TASK INSTRUCTIONS | From the entries below, retype only the lines from the one with "Figure 8. Correlation" through the one with "Figure 11. Networks", exactly as written.

DATA FOR ANALYSIS |
----------------------------------------
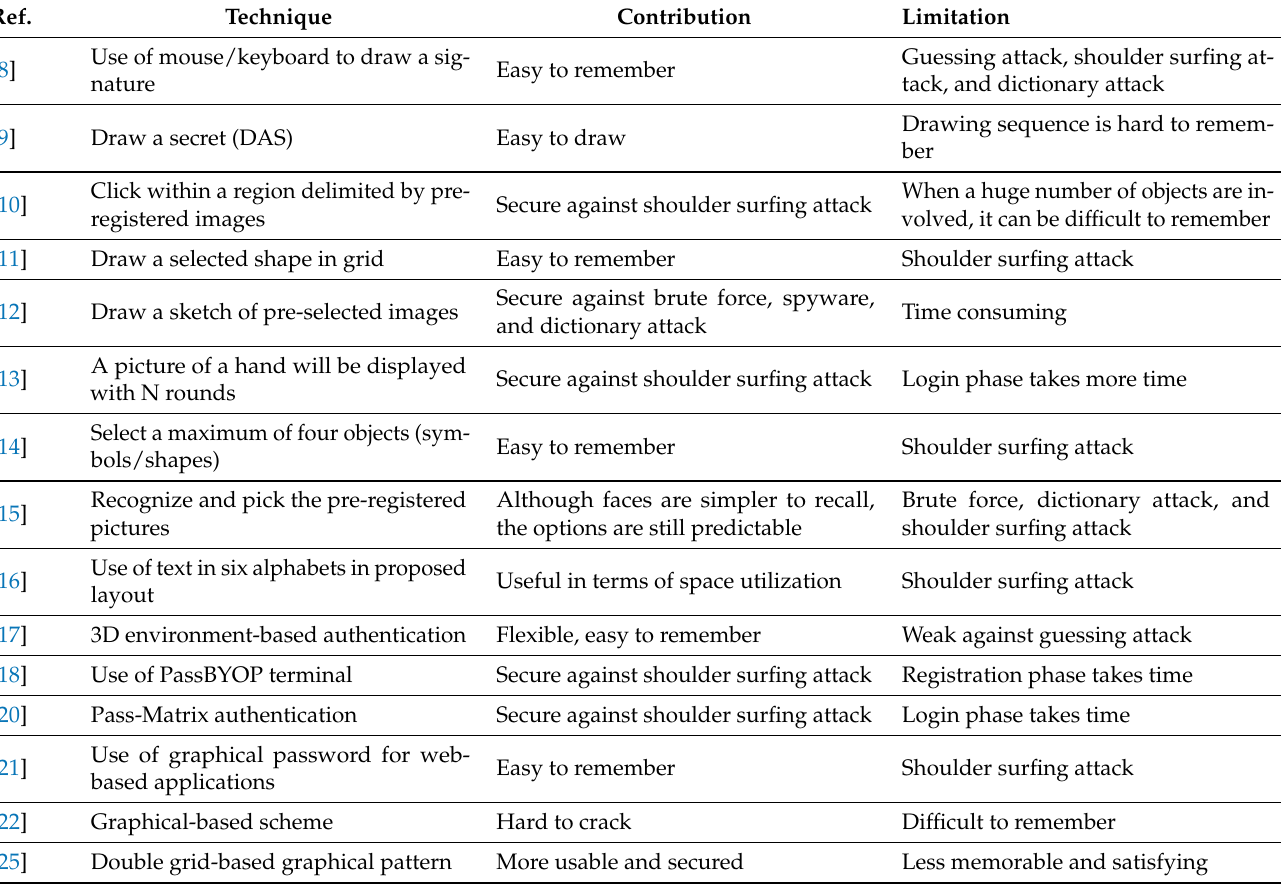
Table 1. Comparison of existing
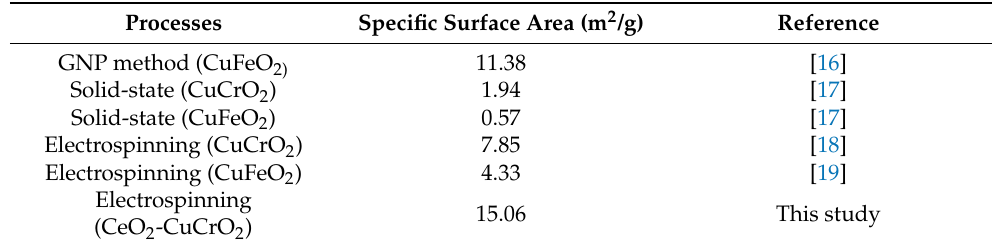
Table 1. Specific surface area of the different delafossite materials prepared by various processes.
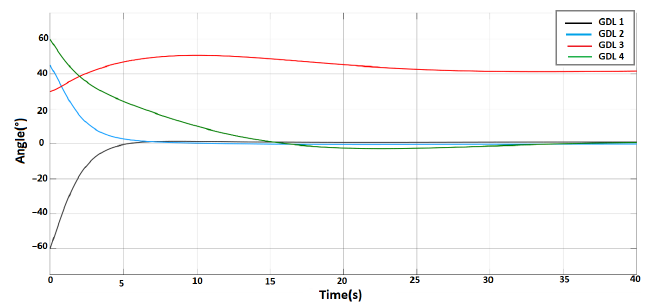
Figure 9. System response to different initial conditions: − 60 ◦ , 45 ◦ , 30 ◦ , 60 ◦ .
----------------------------------------
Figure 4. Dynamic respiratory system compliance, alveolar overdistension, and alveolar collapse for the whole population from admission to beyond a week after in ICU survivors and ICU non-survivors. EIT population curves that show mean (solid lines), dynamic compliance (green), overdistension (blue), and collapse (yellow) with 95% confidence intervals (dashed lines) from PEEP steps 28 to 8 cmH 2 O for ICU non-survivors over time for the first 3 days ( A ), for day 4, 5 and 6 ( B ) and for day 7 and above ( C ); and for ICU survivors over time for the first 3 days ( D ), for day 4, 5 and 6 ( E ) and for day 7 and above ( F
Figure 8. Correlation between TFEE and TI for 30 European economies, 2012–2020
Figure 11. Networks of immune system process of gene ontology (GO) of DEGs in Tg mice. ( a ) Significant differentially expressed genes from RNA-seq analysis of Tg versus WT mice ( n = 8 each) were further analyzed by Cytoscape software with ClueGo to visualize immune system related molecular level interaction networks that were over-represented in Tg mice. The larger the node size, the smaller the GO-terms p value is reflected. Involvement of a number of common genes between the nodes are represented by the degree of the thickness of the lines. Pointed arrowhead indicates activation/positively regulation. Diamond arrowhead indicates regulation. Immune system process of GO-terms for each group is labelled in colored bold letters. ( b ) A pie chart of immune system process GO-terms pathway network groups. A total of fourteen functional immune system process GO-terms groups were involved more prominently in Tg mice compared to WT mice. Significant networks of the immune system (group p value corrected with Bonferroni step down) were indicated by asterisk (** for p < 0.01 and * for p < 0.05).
----------------------------------------
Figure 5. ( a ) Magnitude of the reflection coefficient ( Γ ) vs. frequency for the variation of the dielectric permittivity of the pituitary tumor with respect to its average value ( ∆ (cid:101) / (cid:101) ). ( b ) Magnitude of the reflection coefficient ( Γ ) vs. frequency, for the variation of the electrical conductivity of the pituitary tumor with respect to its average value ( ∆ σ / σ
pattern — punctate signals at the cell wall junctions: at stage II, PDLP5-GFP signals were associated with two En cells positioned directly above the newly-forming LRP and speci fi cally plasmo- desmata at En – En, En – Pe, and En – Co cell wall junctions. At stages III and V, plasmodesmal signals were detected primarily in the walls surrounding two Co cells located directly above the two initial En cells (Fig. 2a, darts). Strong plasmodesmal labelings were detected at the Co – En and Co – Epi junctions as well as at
----------------------------------------
ANSWER BOX |
Figure 8. Correlation between TFEE and TI for 30 European economies, 2012–2020
Figure 11. Networks of immune system process of gene ontology (GO) of DEGs in Tg mice. ( a ) Significant differentially expressed genes from RNA-seq analysis of Tg versus WT mice ( n = 8 each) were further analyzed by Cytoscape software with ClueGo to visualize immune system related molecular level interaction networks that were over-represented in Tg mice. The larger the node size, the smaller the GO-terms p value is reflected. Involvement of a number of common genes between the nodes are represented by the degree of the thickness of the lines. Pointed arrowhead indicates activation/positively regulation. Diamond arrowhead indicates regulation. Immune system process of GO-terms for each group is labelled in colored bold letters. ( b ) A pie chart of immune system process GO-terms pathway network groups. A total of fourteen functional immune system process GO-terms groups were involved more prominently in Tg mice compared to WT mice. Significant networks of the immune system (group p value corrected with Bonferroni step down) were indicated by asterisk (** for p < 0.01 and * for p < 0.05).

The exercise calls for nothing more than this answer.